After an arduous ten years ACC’s caring programme has spread from one location to a number of African countries benefiting thousands of children and adults alike. ACC’s compassionate and philanthropic foot-prints have been left not only in South Africa but also in Swaziland, Burkina Faso, Chad, Gambia, Sao Tome and Principe, Nigeria, Malawi, Zambia, Zimbabwe, Cameroon, etc. as well as Taiwan, Hong Kong, Mainland China, Singapore, Malaysia and several South American countries as St. Vincent and the Grenadines. The total orphans that ACC has adopted to date number around 3000.

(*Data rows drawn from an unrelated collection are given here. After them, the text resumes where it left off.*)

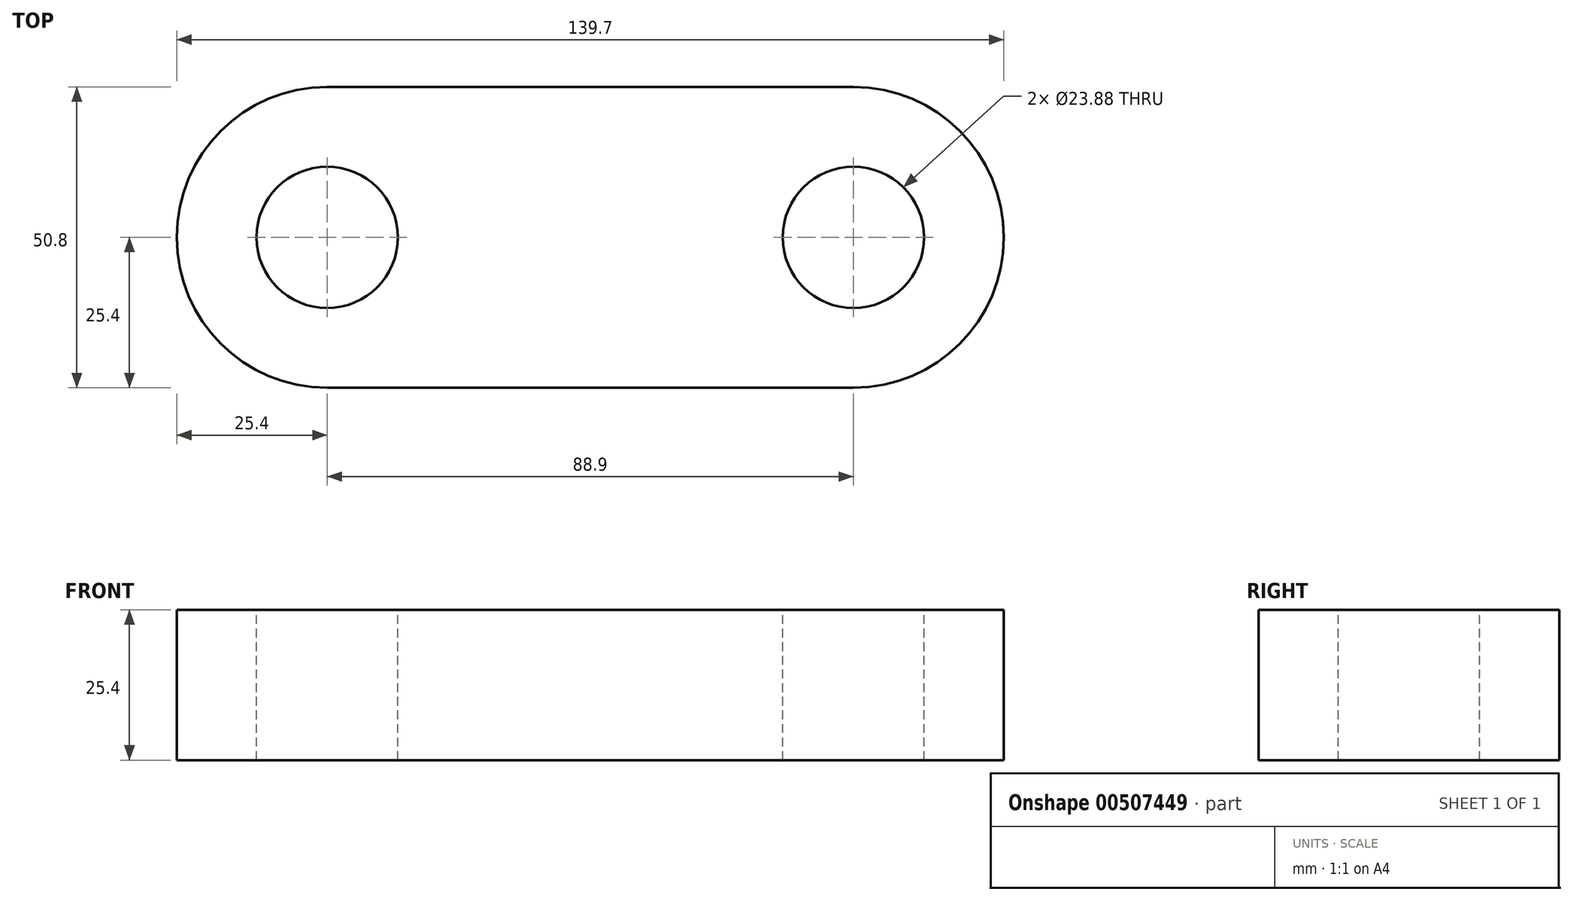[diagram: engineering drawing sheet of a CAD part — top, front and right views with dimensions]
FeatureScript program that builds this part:
annotation { "Feature Type Name" : "Feature", "Feature Type Description" : "" }
export const myFeature = defineFeature(function(context is Context, id is Id, definition is map)
    precondition{}
    {
        {
            var Q0;
            Q0=qCreatedBy(makeId("Top.planeOp"),FACE);
            var sketch = newSketch(context, id + "F0", { "sketchPlane" : qUnion([Q0])});
            skLineSegment(sketch, "E0.bottom", {"start": v(-44.45, 25.4) * mm, "end": v(44.45, 25.4) * mm});
            skLineSegment(sketch, "E0.top", {"start": v(-44.45, -25.4) * mm, "end": v(44.45, -25.4) * mm});
            skLineSegment(sketch, "E0.left", {"start": v(-44.45, 25.4) * mm, "end": v(-44.45, -25.4) * mm, "construction": true});
            skLineSegment(sketch, "E0.right", {"start": v(44.45, 25.4) * mm, "end": v(44.45, -25.4) * mm, "construction": true});
            skPoint(sketch, "E0.middle", {"position": v(0, 0) * mm});
            skArc(sketch, "E1", {"start": v(-44.45, 25.4) * mm, "mid": v(-69.85, 0) * mm, "end": v(-44.45, -25.4) * mm});
            skArc(sketch, "E2", {"start": v(44.45, -25.4) * mm, "mid": v(69.85, 0) * mm, "end": v(44.45, 25.4) * mm});
            skCircle(sketch, "E3", {"center": v(44.45, 0) * mm, "radius": 11.94 * mm});
            skCircle(sketch, "E4", {"center": v(44.45, 0) * mm, "radius": 6.74 * mm});
            skCircle(sketch, "E5", {"center": v(-44.45, 0) * mm, "radius": 11.94 * mm});
            skCircle(sketch, "E6", {"center": v(-44.45, 0) * mm, "radius": 6.74 * mm});
            skSolve(sketch);
        }
        {
            var Q0;
            Q0=makeQuery(id+"F0.imprint","IMPRINT",FACE,{"disambiguationData":[TD([[makeQuery(id+"F0.imprint","IMPRINT",EDGE,{"derivedFrom":sQuery(id+"F0.wireOp",EDGE,"E0.bottom")}),-1.0]])]});
            extrude(context, id + "F1", {"entities" : qUnion([Q0]), "oppositeDirection" : true, "depth" : 25.4 * mm});
        }
    });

The current ACC is in association with three charity institutes namely; the Yuan Tong Culture and Care Association (R.O.C.) , Pu-Hsein Educational Foundation of Taiwan and the Amitofo Charity Association in South Africa that continuously organize and manage ACC operations along with financial support.
Venerable Hui Li, born in Taiwan and tagged as the ‘African monk’, founded ACC specifically for African orphans in the early 90’s and is still the residing chairperson. With his enthusiasm and big heart to bring love and care to the orphans
Ven. Hui Li has been awarded the “Loving of Life” medal by the Chou Ta-Kuan Foundation of Taiwan. He has also been invited by a number of First Ladies of certain African countries. Some of whom refer to him as the Buddhist Albert Sweitzer in praise of his significance and contributions thus far. Nowadays ACC, and Ven. Hui Li, is widely recognized as an international charity and educational institute and sponsored by numerous people in Asia.

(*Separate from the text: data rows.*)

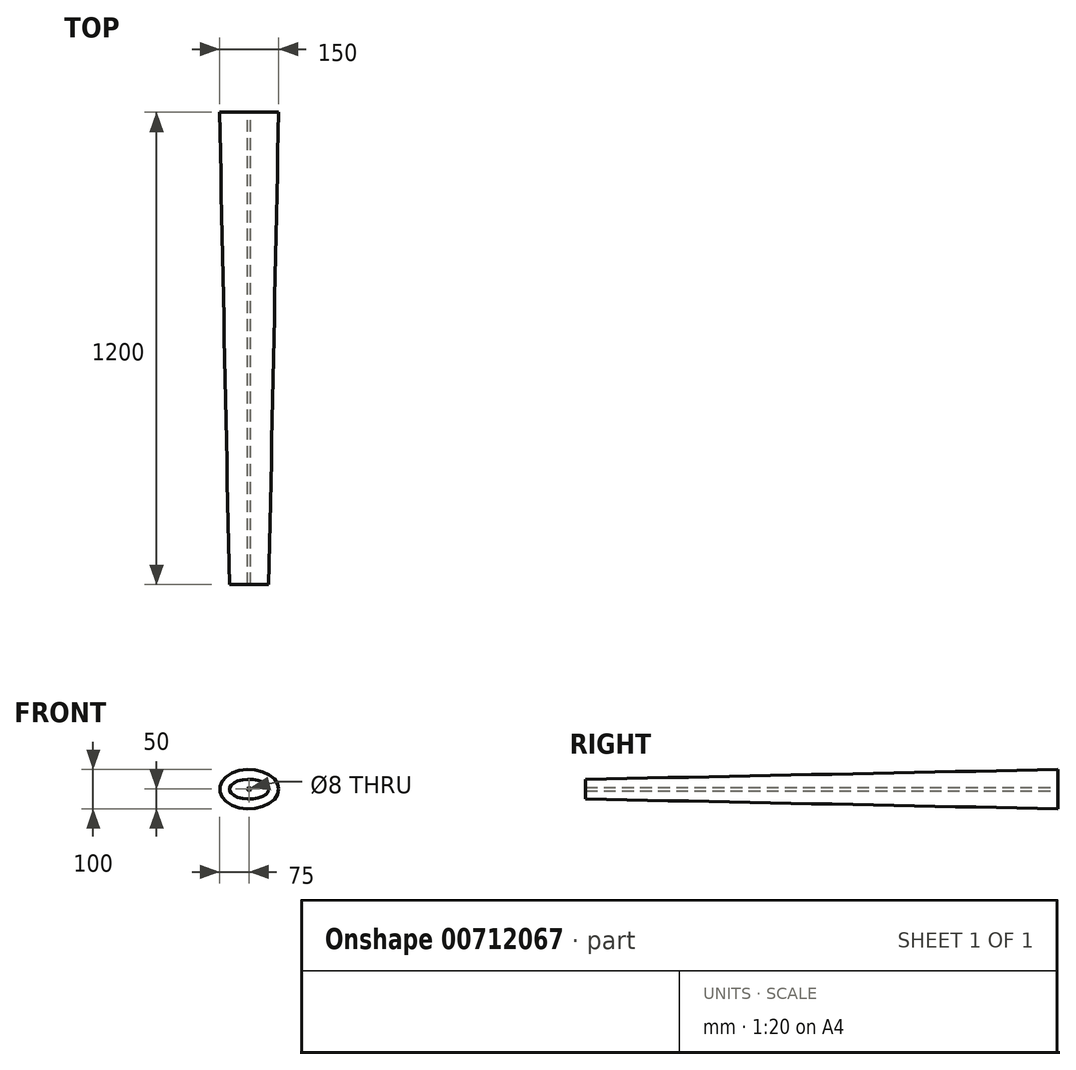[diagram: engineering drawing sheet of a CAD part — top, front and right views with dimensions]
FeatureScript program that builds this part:
annotation { "Feature Type Name" : "Feature", "Feature Type Description" : "" }
export const myFeature = defineFeature(function(context is Context, id is Id, definition is map)
    precondition{}
    {
        {
            var Q0;
            Q0=qCreatedBy(makeId("Front.planeOp"),FACE);
            var sketch = newSketch(context, id + "F0", { "sketchPlane" : qUnion([Q0])});
            skEllipse(sketch, "E0", {"center": v(0, 0) * mm, "majorRadius": 75 * mm, "minorRadius": 50 * mm, "majorAxis": v(1, 0)});
            skSolve(sketch);
        }
        {
            var Q0;
            Q0=makeQuery(id+"F0.imprint","IMPRINT",FACE,{"disambiguationData":[TD([[makeQuery(id+"F0.imprint","IMPRINT",EDGE,{"derivedFrom":sQuery(id+"F0.wireOp",EDGE,"E0")}),1.0]])]});
            cPlane(context, id + "F1", {"entities" : qUnion([Q0]), "cplaneType" : CPlaneType.OFFSET, "offset" : 1200 * mm, "width" : 150 * mm, "height" : 150 * mm});
        }
        {
            var Q0;
            Q0=qCreatedBy(id+"F1.planeOp",FACE);
            var sketch = newSketch(context, id + "F2", { "sketchPlane" : qUnion([Q0])});
            skEllipse(sketch, "E1", {"center": v(0, 0) * mm, "majorRadius": 50 * mm, "minorRadius": 25 * mm, "majorAxis": v(1, 0)});
            skSolve(sketch);
        }
        {
            var Q0;
            Q0=makeQuery(id+"F0.imprint","IMPRINT",FACE,{"disambiguationData":[TD([[makeQuery(id+"F0.imprint","IMPRINT",EDGE,{"derivedFrom":sQuery(id+"F0.wireOp",EDGE,"E0")}),1.0]])]});
            var Q1;
            Q1=makeQuery(id+"F2.imprint","IMPRINT",FACE,{"disambiguationData":[TD([[makeQuery(id+"F2.imprint","IMPRINT",EDGE,{"derivedFrom":sQuery(id+"F2.wireOp",EDGE,"E1")}),1.0]])]});
            loft(context, id + "F3", {"sheetProfilesArray" : [{ "sheetProfileEntities" : qUnion([Q0]) }, { "sheetProfileEntities" : qUnion([Q1]) }]});
        }
        {
            var Q0;
            Q0=makeQuery(id+"F3.opLoft","CAP_FACE",FACE,{"disambiguationData":[OSD([makeQuery(id+"F0.imprint","IMPRINT",FACE,{"disambiguationData":[TD([[makeQuery(id+"F0.imprint","IMPRINT",EDGE,{"derivedFrom":sQuery(id+"F0.wireOp",EDGE,"E0")}),1.0]])]})])],"isStart":true});
            var sketch = newSketch(context, id + "F4", { "sketchPlane" : qUnion([Q0])});
            skCircle(sketch, "E2", {"center": v(0, 0) * mm, "radius": 4 * mm});
            skArc(sketch, "E3", {"start": v(-7.42, -3) * mm, "mid": v(-5.66, -5.66) * mm, "end": v(-3, -7.42) * mm});
            skFitSpline(sketch, "E4.0", {"points": [v(-68.8, -4.03) * mm, v(-69.1, 0) * mm, v(-68.8, 4.03) * mm, v(-67.91, 8.04) * mm, v(-66.41, 12.04) * mm, v(-63.6, 17.3) * mm, v(-58.52, 23.65) * mm, v(-50.05, 30.55) * mm, v(-39.5, 36.33) * mm, v(-27.3, 40.69) * mm, v(-13.94, 43.39) * mm, v(0, 44.3) * mm, v(13.94, 43.39) * mm, v(27.3, 40.69) * mm, v(39.5, 36.33) * mm, v(50.05, 30.55) * mm, v(58.52, 23.65) * mm, v(63.6, 17.3) * mm, v(66.41, 12.04) * mm, v(67.91, 8.04) * mm, v(68.8, 4.03) * mm, v(69.1, 0) * mm, v(68.8, -4.03) * mm, v(67.91, -8.04) * mm, v(66.41, -12.04) * mm, v(63.6, -17.3) * mm, v(58.52, -23.65) * mm, v(50.05, -30.55) * mm, v(39.5, -36.33) * mm, v(27.3, -40.69) * mm, v(13.94, -43.39) * mm, v(0, -44.3) * mm, v(-13.94, -43.39) * mm, v(-27.3, -40.69) * mm, v(-39.5, -36.33) * mm, v(-50.05, -30.55) * mm, v(-58.52, -23.65) * mm, v(-63.6, -17.3) * mm, v(-66.41, -12.04) * mm, v(-67.91, -8.04) * mm, v(-68.8, -4.03) * mm, v(-69.1, 0) * mm, v(-68.8, 4.03) * mm]});
            skLineSegment(sketch, "E5", {"start": v(0, 44) * mm, "end": v(0, 8) * mm, "construction": true});
            skLineSegment(sketch, "E6", {"start": v(-69, 0) * mm, "end": v(-8, 0) * mm, "construction": true});
            skLineSegment(sketch, "E7.0", {"start": v(-68.83, -3) * mm, "end": v(-7.42, -3) * mm});
            skLineSegment(sketch, "E8.0", {"start": v(-68.83, 3) * mm, "end": v(-7.42, 3) * mm});
            skLineSegment(sketch, "E9.0", {"start": v(-3, 43.96) * mm, "end": v(-3, 7.42) * mm});
            skLineSegment(sketch, "E10.0", {"start": v(3, 43.96) * mm, "end": v(3, 7.42) * mm});
            skLineSegment(sketch, "E11.MirrorCS", {"start": v(-3, -43.96) * mm, "end": v(-3, -7.42) * mm});
            skLineSegment(sketch, "E12.MirrorCS", {"start": v(3, -43.96) * mm, "end": v(3, -7.42) * mm});
            skLineSegment(sketch, "E13.MirrorCS", {"start": v(68.83, -3) * mm, "end": v(7.42, -3) * mm});
            skLineSegment(sketch, "E14.MirrorCS", {"start": v(68.83, 3) * mm, "end": v(7.42, 3) * mm});
            skArc(sketch, "E15.trimOffspring", {"start": v(7.42, 3) * mm, "mid": v(5.66, 5.66) * mm, "end": v(3, 7.42) * mm});
            skArc(sketch, "E16.trimOffspring", {"start": v(-3, 7.42) * mm, "mid": v(-5.66, 5.66) * mm, "end": v(-7.42, 3) * mm});
            skArc(sketch, "E17.trimOffspring", {"start": v(3, -7.42) * mm, "mid": v(5.66, -5.66) * mm, "end": v(7.42, -3) * mm});
            skFitSpline(sketch, "E18.trimOffspring", {"points": [v(-68.8, -4.03) * mm, v(-69.1, 0) * mm, v(-68.8, 4.03) * mm, v(-67.91, 8.04) * mm, v(-66.41, 12.04) * mm, v(-63.6, 17.3) * mm, v(-58.52, 23.65) * mm, v(-50.05, 30.55) * mm, v(-39.5, 36.33) * mm, v(-27.3, 40.69) * mm, v(-13.94, 43.39) * mm, v(0, 44.3) * mm, v(13.94, 43.39) * mm, v(27.3, 40.69) * mm, v(39.5, 36.33) * mm, v(50.05, 30.55) * mm, v(58.52, 23.65) * mm, v(63.6, 17.3) * mm, v(66.41, 12.04) * mm, v(67.91, 8.04) * mm, v(68.8, 4.03) * mm, v(69.1, 0) * mm, v(68.8, -4.03) * mm, v(67.91, -8.04) * mm, v(66.41, -12.04) * mm, v(63.6, -17.3) * mm, v(58.52, -23.65) * mm, v(50.05, -30.55) * mm, v(39.5, -36.33) * mm, v(27.3, -40.69) * mm, v(13.94, -43.39) * mm, v(0, -44.3) * mm, v(-13.94, -43.39) * mm, v(-27.3, -40.69) * mm, v(-39.5, -36.33) * mm, v(-50.05, -30.55) * mm, v(-58.52, -23.65) * mm, v(-63.6, -17.3) * mm, v(-66.41, -12.04) * mm, v(-67.91, -8.04) * mm, v(-68.8, -4.03) * mm, v(-69.1, 0) * mm, v(-68.8, 4.03) * mm]});
            skFitSpline(sketch, "E19.trimOffspring", {"points": [v(-68.8, -4.03) * mm, v(-69.1, 0) * mm, v(-68.8, 4.03) * mm, v(-67.91, 8.04) * mm, v(-66.41, 12.04) * mm, v(-63.6, 17.3) * mm, v(-58.52, 23.65) * mm, v(-50.05, 30.55) * mm, v(-39.5, 36.33) * mm, v(-27.3, 40.69) * mm, v(-13.94, 43.39) * mm, v(0, 44.3) * mm, v(13.94, 43.39) * mm, v(27.3, 40.69) * mm, v(39.5, 36.33) * mm, v(50.05, 30.55) * mm, v(58.52, 23.65) * mm, v(63.6, 17.3) * mm, v(66.41, 12.04) * mm, v(67.91, 8.04) * mm, v(68.8, 4.03) * mm, v(69.1, 0) * mm, v(68.8, -4.03) * mm, v(67.91, -8.04) * mm, v(66.41, -12.04) * mm, v(63.6, -17.3) * mm, v(58.52, -23.65) * mm, v(50.05, -30.55) * mm, v(39.5, -36.33) * mm, v(27.3, -40.69) * mm, v(13.94, -43.39) * mm, v(0, -44.3) * mm, v(-13.94, -43.39) * mm, v(-27.3, -40.69) * mm, v(-39.5, -36.33) * mm, v(-50.05, -30.55) * mm, v(-58.52, -23.65) * mm, v(-63.6, -17.3) * mm, v(-66.41, -12.04) * mm, v(-67.91, -8.04) * mm, v(-68.8, -4.03) * mm, v(-69.1, 0) * mm, v(-68.8, 4.03) * mm]});
            skFitSpline(sketch, "E20.trimOffspring", {"points": [v(-68.8, -4.03) * mm, v(-69.1, 0) * mm, v(-68.8, 4.03) * mm, v(-67.91, 8.04) * mm, v(-66.41, 12.04) * mm, v(-63.6, 17.3) * mm, v(-58.52, 23.65) * mm, v(-50.05, 30.55) * mm, v(-39.5, 36.33) * mm, v(-27.3, 40.69) * mm, v(-13.94, 43.39) * mm, v(0, 44.3) * mm, v(13.94, 43.39) * mm, v(27.3, 40.69) * mm, v(39.5, 36.33) * mm, v(50.05, 30.55) * mm, v(58.52, 23.65) * mm, v(63.6, 17.3) * mm, v(66.41, 12.04) * mm, v(67.91, 8.04) * mm, v(68.8, 4.03) * mm, v(69.1, 0) * mm, v(68.8, -4.03) * mm, v(67.91, -8.04) * mm, v(66.41, -12.04) * mm, v(63.6, -17.3) * mm, v(58.52, -23.65) * mm, v(50.05, -30.55) * mm, v(39.5, -36.33) * mm, v(27.3, -40.69) * mm, v(13.94, -43.39) * mm, v(0, -44.3) * mm, v(-13.94, -43.39) * mm, v(-27.3, -40.69) * mm, v(-39.5, -36.33) * mm, v(-50.05, -30.55) * mm, v(-58.52, -23.65) * mm, v(-63.6, -17.3) * mm, v(-66.41, -12.04) * mm, v(-67.91, -8.04) * mm, v(-68.8, -4.03) * mm, v(-69.1, 0) * mm, v(-68.8, 4.03) * mm]});
            skSolve(sketch);
        }
        {
            var Q0;
            Q0=makeQuery(id+"F4.imprint","IMPRINT",FACE,{"disambiguationData":[TD([[makeQuery(id+"F4.imprint","IMPRINT",EDGE,{"derivedFrom":sQuery(id+"F4.wireOp",EDGE,"E2")}),1.0]])]});
            var Q1;
            Q1=sQuery(id+"F4.wireOp",EDGE,"E2");
            extrude(context, id + "F5", {"entities" : qUnion([Q0]), "operationType" : NewBodyOperationType.REMOVE, "surfaceEntities" : qUnion([Q1]), "oppositeDirection" : true, "depth" : 1200 * mm, "offsetDistance" : 25 * mm});
        }
    });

The concept of ACC is based on a “Big Family” or “Children’s Village” idea. A group of 16-20 children are put together like a family with one nanny, one ‘mommy’, and one child-care teacher who all live under one roof. These adults are responsible for managing the home and taking care of the children. Twelve families will form a “Village” that provides a domestic atmosphere so that the orphans may experience the warmth of family. Consequently they may experience a social life, interacting with each other as well as learning the responsibility and obligations a resident ought to undertake.
PRESENT & FUTURE
At present the Head Quarters of ACC, the Amitofo Charity Association, is located in South Africa. The ACC in Blantyre, Malawi, is in the process of building a staff dormitory and the Yuan Tong elementary school while in Lilongwe, Malawi, plans are being set up with regards to construction. The ACC in Harare, Zimbabwe, is undergoing phase one of its construction of 30 buildings expected to be completed by the end of the year. In Swaziland and Lesotho construction began in October 2008 with ambitions to start providing shelter for orphans in those regions after one year or so of construction.